Narasimham (Suriya), the powerful cop after a good haul in the first installment [Yamudu] carries an undercover surveillance operation in Kakinada town with the support of the Home Minister (Vijay Kumar) and keeps an eye on suspicious smuggling activities while waiting for the right time to take charge officially. He works as a NCC teacher in a private school where Satya (Hansika), an intermediate student develops lust for Narasimham (with a few impressive scenes). Narasimham tries to council her but eventually discovers her uncle Thyagaraju (Rahman) to be a big player in the drug mafia along with his partner Bhai (Mukesh Rushi) and the international kingpin Michael Kong a.k.a Danny (British Actor Danny Sapani) helped by Sahayam (Rajendran). While the Simham is busy getting into action, Kavya (Anushka) waits to get married to him which is initially suspended by her reluctant would-be father-in-law (Narasimham’s father). To curtail a communal riot episode, Narasimham resumes charge as the Deputy Commissioner of Police of Kakinada town and how he busts the drug dealing mafia and the international kingpin Danny through his ‘Operation D’ forms the plot of the film.
Suriya has once again proved why he is one of the few class acts of this generation. He has unleashed the vigor and valor of a powerful Indian cop ‘Narasimham’ with aplomb and gusto. His élan is matchless on-screen with rest of the cast playing their part and surrendering to his one-man-show.
Anushka was pertained to songs and few dialogs. Please don’t expect her to do anything more than this.
On the other hand, Hansika turns out to be a crucial character in the film. She fits the bill as a school girl so well that one can’t ignore her sweet appearances.
Unlike Mukesh Rushi, Rahman surprises us with his intense portrayal of a cool baddie.
The debutant villain, British actor Danny was impressive as an international kingpin with his attire but has got nothing much to do except for firing some bullets and yelling on the mobile phones to kill the hero.
Santhanam and Vivek did their jobs to tickle our ribs with in their boundaries.
You can hardly get a glimpse of an actor like Nassar in the film while Vijay Kumar and K. Viswanath were lucky enough in this regard – they have a much better duration.
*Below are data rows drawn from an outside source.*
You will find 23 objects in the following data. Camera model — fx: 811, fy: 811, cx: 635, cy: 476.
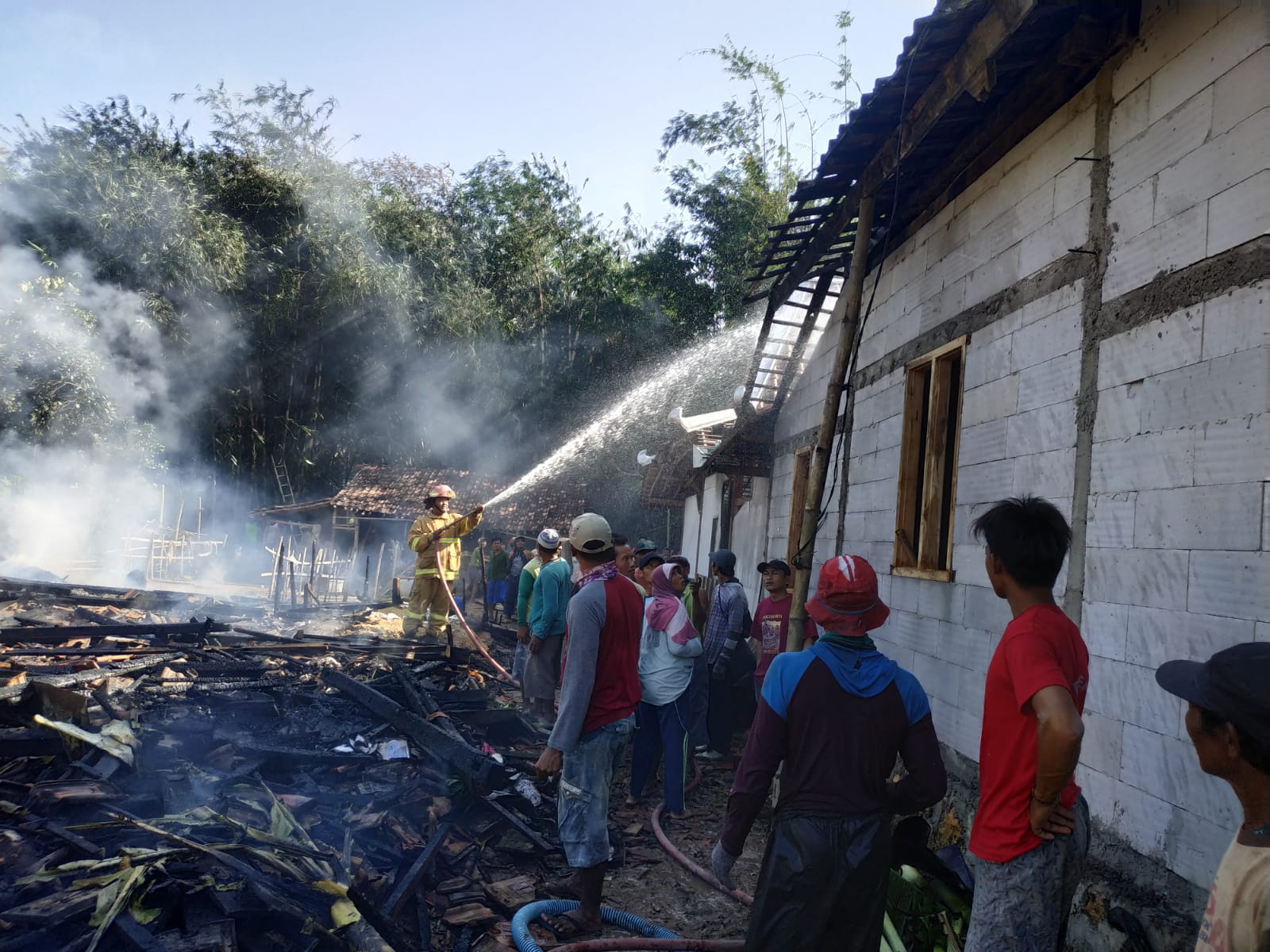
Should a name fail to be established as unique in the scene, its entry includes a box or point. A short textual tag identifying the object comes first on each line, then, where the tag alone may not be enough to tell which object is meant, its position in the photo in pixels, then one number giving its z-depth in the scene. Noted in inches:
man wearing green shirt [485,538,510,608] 705.6
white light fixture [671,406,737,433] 552.4
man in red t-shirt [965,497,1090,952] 93.7
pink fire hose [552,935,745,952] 145.3
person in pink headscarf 238.8
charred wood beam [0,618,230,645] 328.8
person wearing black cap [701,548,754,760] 300.7
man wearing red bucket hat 105.0
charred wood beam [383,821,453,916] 166.1
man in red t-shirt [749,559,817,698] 279.4
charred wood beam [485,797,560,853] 206.1
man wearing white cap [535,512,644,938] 160.9
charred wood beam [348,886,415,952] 152.2
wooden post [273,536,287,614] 724.7
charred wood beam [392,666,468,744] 273.7
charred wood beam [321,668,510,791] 222.5
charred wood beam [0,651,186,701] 235.8
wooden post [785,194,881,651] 240.2
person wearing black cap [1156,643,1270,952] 59.7
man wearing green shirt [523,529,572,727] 237.3
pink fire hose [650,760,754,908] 178.1
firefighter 381.1
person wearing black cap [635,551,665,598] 306.0
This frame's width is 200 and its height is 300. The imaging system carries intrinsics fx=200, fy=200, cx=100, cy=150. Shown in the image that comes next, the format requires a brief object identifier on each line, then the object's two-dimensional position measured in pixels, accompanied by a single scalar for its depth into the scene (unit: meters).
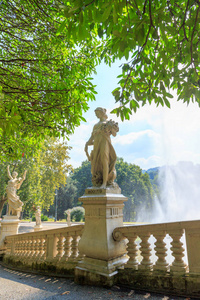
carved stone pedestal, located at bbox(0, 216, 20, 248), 9.26
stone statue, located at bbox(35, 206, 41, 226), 16.13
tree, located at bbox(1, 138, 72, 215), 20.52
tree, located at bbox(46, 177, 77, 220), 50.31
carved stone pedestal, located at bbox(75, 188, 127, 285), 3.61
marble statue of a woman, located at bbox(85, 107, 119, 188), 4.37
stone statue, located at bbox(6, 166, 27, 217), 10.12
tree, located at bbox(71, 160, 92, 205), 51.28
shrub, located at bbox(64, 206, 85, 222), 31.94
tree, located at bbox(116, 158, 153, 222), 45.03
Director Hari who has brought Simham onto the celluloid, has in a way established a vernacular franchise of a super cop in the South with this second installment of Yamudu.
He tries to stuff an elephant into a rat hole by containing the story of this sequel into just a three-hour drama. His protagonist (the powerful cop character ‘Narasimham’) scores brownie points as a shrewd gutsy cop but his antagonist ends up a dud except for the bad appeal as an international kingpin. He neither has some wicked plans to execute nor some babes to romance, not even some drug deals except for touring the world on a godforsaken cruise. Unlike the first one, he gets two other unnecessary conventional dumb head villains to fall prey to the wit of the hero in this second installment. Instead he could have got an equally witty villain that would have given a spicier plot.
Though the subplot with Hansika and the occasional comedy by Santhanam and Vivek has the viewer entertained in the first half, his second half is too overloaded with action that causes nothing short of a headache to the viewer. And our beloved Narasimham is either seen vigorously romancing the villains or busy getting his ‘Singham dance’ right in the second half.
But his screenplay and pacy editing emerge as the Knight in the shining armor for the film and he deserves a tap for this. And also, he is lucky enough to get his dialogs and lyrics sensible in Telugu unlike many dubbing films.
We are extremely saddened to say that our beloved Southern Rockstar Devi Sri Prasad sorry D.S.P has given a so-so album unlike the previous chartbuster (Yamudu). Though the songs are ‘okay’ they lack the aura his songs usually carry. Right from the item number in the beginning to the ‘Singham dance’ number, he just passed the muster much contrary to his usual superstar show.
The title number “Singham Singham…he’s Narasimham” rather a slower version this time has not aroused a whistle.
But his re-recording was absolutely brilliant at times, especially during the chases of the protagonist.
The much anticipated item song by Anjali has neither got the original spice nor the true masala. If not an exaggeration, Anjali has got not even a letter in the entire lyrics to recite except the chorus bit – poor girl!
The dialogues are sensible enough unlike many dubbing films especially “Desam kaani desam…” or the comedy one “Vayasu vachinapudu figure-u, vayasu mallinapudu sugar-u common” trigger laughter occasionally.
Except the above, nothing impressive has caught our eyes.
Singham roars aloud again… Bear it if you are immune to the noise!